### THE TASK
Pick up the guide to setting up an at-home dance space after its last sentence and keep writing it.

### PASSAGE PROVIDED
Content starts
Some of our families have been asking for ways to improve their at-home dancing space, so we wanted to put all of this information in one place for you! If you are looking to improve your at-home dancing space, look below for some options at various price points.
Setting Up an At-Home Dance Space:
- Designate a space in your house for your family to take class. If you have more than one dancer taking at one time, this may require finding more than one space in your home!
- Before class begins, take a moment to clear this space–toys, books, and some furniture can be tripping hazards!
- Set up your Zoom Class viewing device so that your dancer can see the screen in their dancing area.
- Some classes (specifically, ballet) may ask that dancers find something they can use as a barre. A chair back or shelf will work great–just be sure your dancer doesn’t put too much pressure on the piece of furniture so it does not tip over.
- If your area has a rug, you may choose to roll it up or not, based on your dancer’s preference. Just know that the dancing surface at home may feel very different than in the studio (more slippery, more sticky etc.), and your dancer may need to adjust accordingly.
Portable/Temporary Dance Floor Options
Some families may choose to purchase a portable or temporary floor to put on top of their home floor to protect it (and themselves) as they dance. This is not by any means a requirement of dancing at home with All That Dance, but we wanted to share some options with you if you were looking for a dance floor.
Content ends
### INFORMATION PROVIDED
Content starts
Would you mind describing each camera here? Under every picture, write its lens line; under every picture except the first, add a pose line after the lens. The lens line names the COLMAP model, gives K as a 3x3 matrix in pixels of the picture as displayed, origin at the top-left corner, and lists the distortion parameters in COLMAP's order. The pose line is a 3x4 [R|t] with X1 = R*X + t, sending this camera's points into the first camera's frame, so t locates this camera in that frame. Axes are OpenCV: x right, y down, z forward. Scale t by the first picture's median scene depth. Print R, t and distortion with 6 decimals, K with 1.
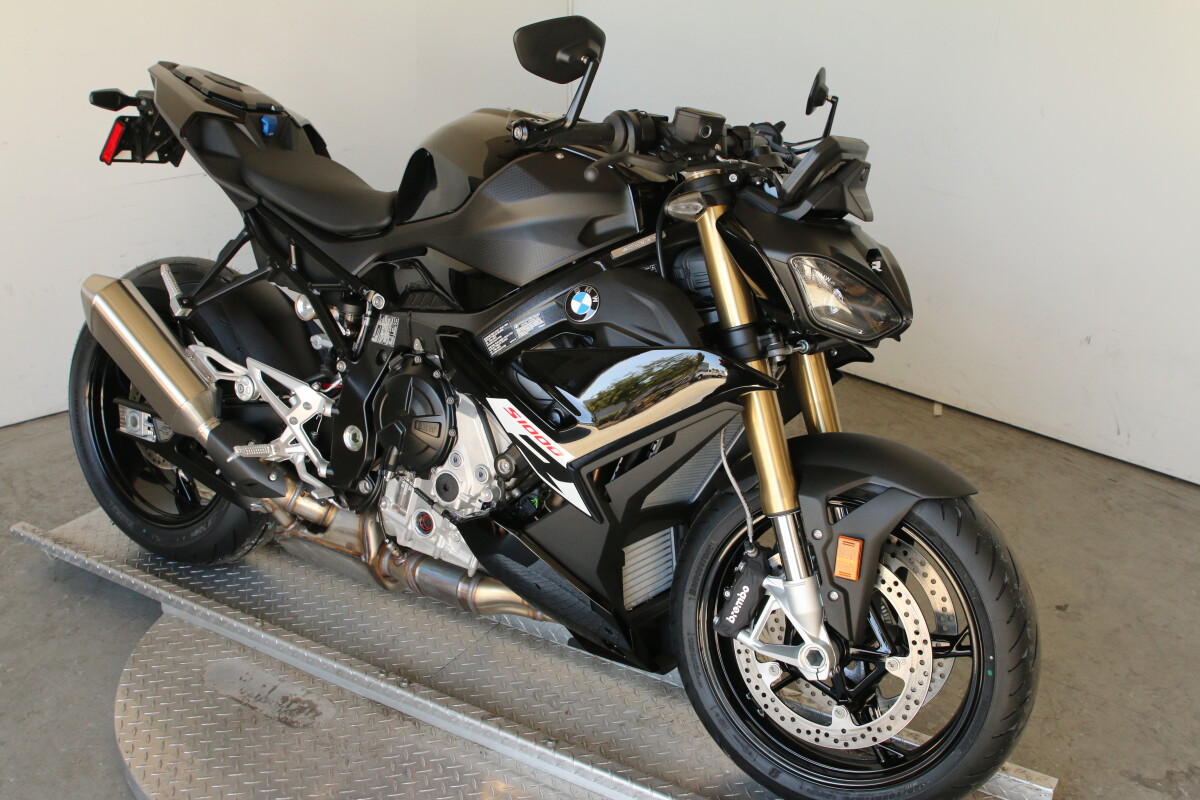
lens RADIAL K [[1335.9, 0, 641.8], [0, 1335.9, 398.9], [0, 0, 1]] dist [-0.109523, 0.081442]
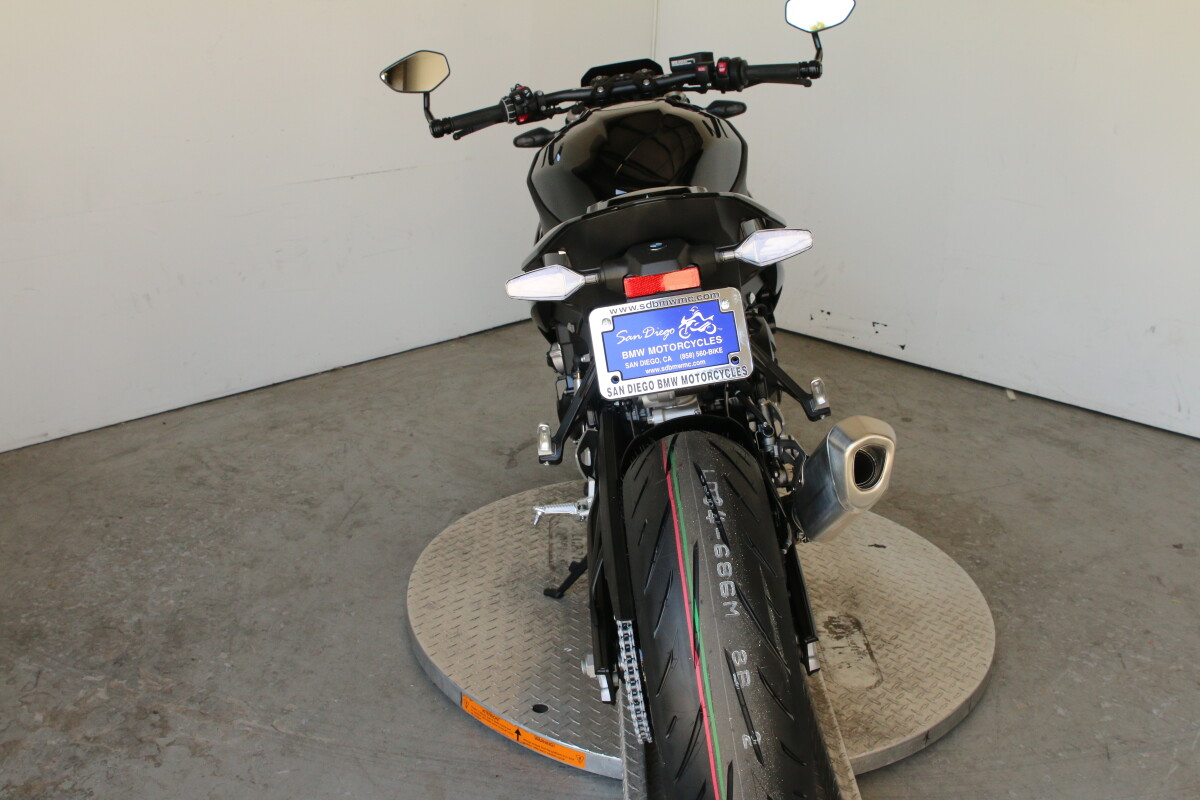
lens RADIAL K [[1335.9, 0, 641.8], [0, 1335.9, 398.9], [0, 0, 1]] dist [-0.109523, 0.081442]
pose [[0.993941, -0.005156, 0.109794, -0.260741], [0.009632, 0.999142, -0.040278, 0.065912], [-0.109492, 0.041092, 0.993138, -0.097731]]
Content ends
Content starts
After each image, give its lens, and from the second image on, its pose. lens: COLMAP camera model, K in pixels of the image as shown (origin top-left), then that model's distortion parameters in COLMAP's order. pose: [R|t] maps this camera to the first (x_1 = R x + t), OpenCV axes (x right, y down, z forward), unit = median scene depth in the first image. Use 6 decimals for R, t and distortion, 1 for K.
Content ends
### ANSWER SECTION
- For ballet, jazz, modern, or dancers who take multiple dance genres
- This mat of marley flooring is what we have in the studio–and claims to be rigid enough to work for tapping.
- For tappers who want to hear their sounds:
- A few of our teachers and students have purchased this 3’x3’ floor off of Amazon. It is portable and breaks down into pieces to hide under couches, etc. between uses:
- For another portable dance floor option available for purchase, another student of ours recommends this.
- For a less expensive option, we recommend going to your local hardware store and purchasing a sheet of particleboard, masonite board, or plywood in a length and width that fits in your dance space and allows your dancer a little room to move and hear their tap sounds. Dancers don’t need much more than 3 or 4 feet each direction in order to practice most of their steps.
- To protect their home’s floor, dancers are also welcome to tap in sneakers or tap in their tap shoes on a carpeted surface/secured rug, though this experience may feel very different than tap dancing in-studio.